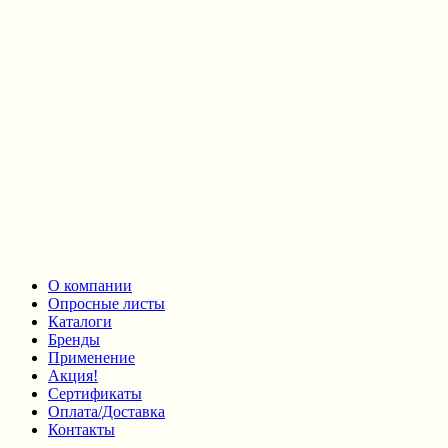
О компании
Опросные листы
Каталоги
Бренды
Применение
Акция!
Сертификаты
Оплата/Доставка
Контакты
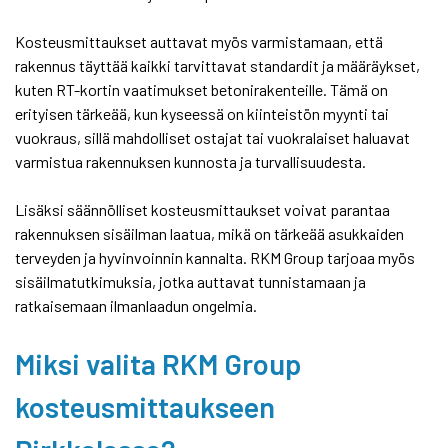
Kosteusmittaukset auttavat myös varmistamaan, että
rakennus täyttää kaikki tarvittavat standardit ja määräykset,
kuten RT-kortin vaatimukset betonirakenteille. Tämä on
erityisen tärkeää, kun kyseessä on kiinteistön myynti tai
vuokraus, sillä mahdolliset ostajat tai vuokralaiset haluavat
varmistua rakennuksen kunnosta ja turvallisuudesta.
Lisäksi säännölliset kosteusmittaukset voivat parantaa
rakennuksen sisäilman laatua, mikä on tärkeää asukkaiden
terveyden ja hyvinvoinnin kannalta. RKM Group tarjoaa myös
sisäilmatutkimuksia, jotka auttavat tunnistamaan ja
ratkaisemaan ilmanlaadun ongelmia.
Miksi valita RKM Group
kosteusmittaukseen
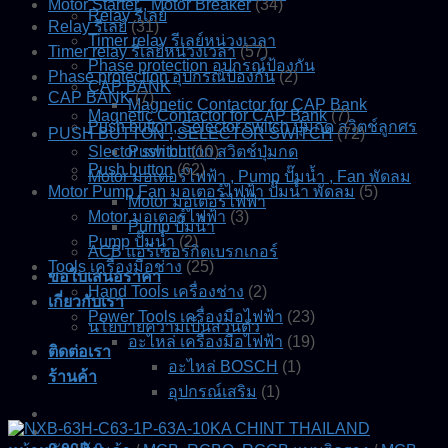
Motor Starter , Motor Breaker
(34)
Relay รีเลย์
Relay รีเลย์
(31)
Timer relay รีเลย์หน่วงเวลา
Timer relay รีเลย์หน่วงเวลา
(57)
Phase protection อุปกรณ์ป้องกัน
Phase protection อุปกรณ์ป้องกัน
(2)
CAP BANK
CAP BANK
(7)
Magnetic Contactor for CAP Bank
Magnetic Contactor for CAP Bank
(7)
Push button, Selector switch ปุ่มกด สวิตช์ลูกศร
PUSH BUTTON , SELECTOR SWITCH
(72)
Slector switch
Push button สวิตช์ปุ่มกด
(10)
Push button
(62)
Motor มอเตอร์ไฟฟ้า , Pump ปั๊มน้ำ , Fan พัดลม
Motor Pump Fan มอเตอร์ไฟฟ้า ปั๊มน้ำ พัดลม
(5)
Motor มอเตอร์ไฟฟ้า
Motor มอเตอร์ไฟฟ้า
(3)
Pump ปั๊มน้ำ
Pump ปั๊มน้ำ
(2)
ACB แอร์เซอร์กิตเบรกเกอร์
Tools เครื่องมือช่าง
(25)
ขอใบเสนอราคา
Hand Tools เครื่องช่าง
(2)
เกี่ยวกับเรา
Power Tools เครื่องมือไฟฟ้า
(23)
นโยบายความเป็นส่วนตัว
อะไหล่ เครื่องมือไฟฟ้า
(19)
ติดต่อเรา
อะไหล่ BOSCH
(1)
ร้านค้า
อุปกรณ์เสริม
(1)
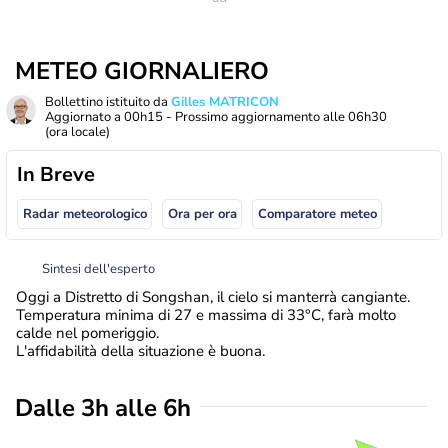
METEO GIORNALIERO
Bollettino istituito da
Gilles MATRICON
Aggiornato a
00h15
- Prossimo aggiornamento alle
06h30
(ora locale)
In Breve
Radar meteorologico
Ora per ora
Comparatore meteo
Sintesi dell'esperto
Oggi a Distretto di Songshan, il cielo si manterrà cangiante.
Temperatura minima di 27 e massima di 33°C, farà molto
calde nel pomeriggio.
L'affidabilità della situazione è buona.
Dalle 3h alle 6h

* * * * * * * * *

Work instructions.
Return every line in the text above that contains the string "มอเตอร".

Result for this task.
Motor มอเตอร์ไฟฟ้า , Pump ปั๊มน้ำ , Fan พัดลม
Motor Pump Fan มอเตอร์ไฟฟ้า ปั๊มน้ำ พัดลม
Motor มอเตอร์ไฟฟ้า
Motor มอเตอร์ไฟฟ้า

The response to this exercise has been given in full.